Statement on Censorship: E-viction

Instagram’s censorship of Veil Machine’s account is a blatant example of the overbroad harm caused by the privatization of our online spaces, and the censorship that accompanies it. Our account is a digital performance art piece and political action about censorship of sex workers in online spaces. Despite featuring nothing more salacious than a pixelated drawing of a lingerie-clad person, @veilmachine has been subject to consistent, quick, and arbitrary censorship by Instagram.

Within two hours of putting up our first posts, one was taken down for “nudity or sexual activity.” That image was a graphic of a blue computer screen in the aesthetic of Microsoft Windows in the early 90’s. Our suspicion is that one of the “folders” on the graphic labeled with the words “live nude hotties” was considered unseemly. When we posted a pixelated version of this image, along with further censored text, the image was taken down yet again.

The first image was removed by Instagram.

Then, a performer profile of the Pro-Dominant Amazon Maddox was taken down for supposedly containing graphic imagery, despite the fact that they were fully clothed in the photo. Since then, several new performer photos have been removed by Instagram. None of them showcase any nudity. We suspect our graphics have been flagged by their algorithm, and that this will continue indefinitely, regardless of the fact that we never knowingly violated Instagram’s arbitrary and arcane community standards.

The first is the image of Maddox that was removed. The second and third are two other performer profile posts (of Messy Darla, and (m)Other respectively) that were later taken down.

We began this project as a way to shed light on the impossible conditions that sex workers are living under in the wake of SESTA/FOSTA, a piece of legislation from 2018. It was pushed through using the rhetoric of stopping sex trafficking, but its actual purpose is push sex workers off the internet. We’ve lost count of how many times we’ve woken up to find yet another member of our community removed from this, that, or the other digital platform, with no recourse. Despite the rhetoric of SESTA/FOSTA “saving” victims, it has effectively muzzled an entire population. This harm is multiplied in the age of COVID-19, since the only safe public spaces are online.

SESTA/FOSTA is only one part of a larger throughline of the privatization and gentrification of the internet. Another part is the EARN-IT Act, which is being pushed through now, in the midst of the pandemic. EARN-IT effectively seeks to end encryption as we know it today, once again under the guise of protecting victims of sex trafficking. These bills have devastating consequences for internet freedom, privacy, and free speech, turning the utopian possibility of cyberspace into a dystopian nightmare.

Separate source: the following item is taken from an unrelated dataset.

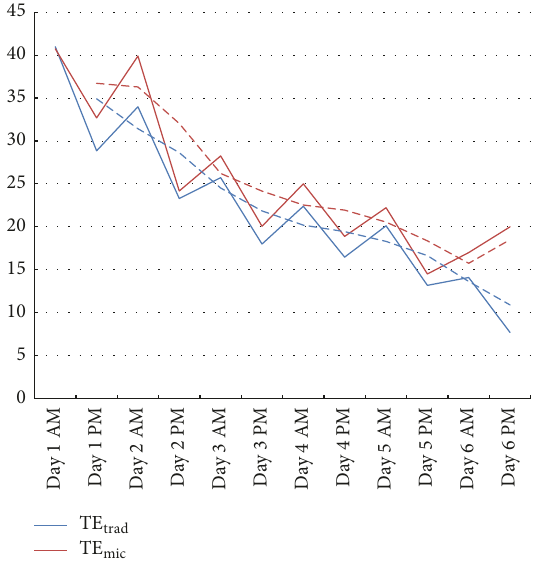
Figure 4: Postoperative mean pain scores (“pain during swallow- ing”) measured in the morning and afternoon by means of a visual analog scale (0–100). Dotted lines: trend line sliding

To avoid censorship, sex workers deploy a host of creative tactics, sharing strategies and doing research. Everyday, we navigate online spaces that are actively hostile to our presence. We are forced to work, commune, and resist online despite being targets of pervasive surveillance and deplatforming. Because we are in the crosshairs of this attack on public digital space, we’ve also been on the front lines of the fight for a better digital future. Our project is an expression of that wisdom and creativity.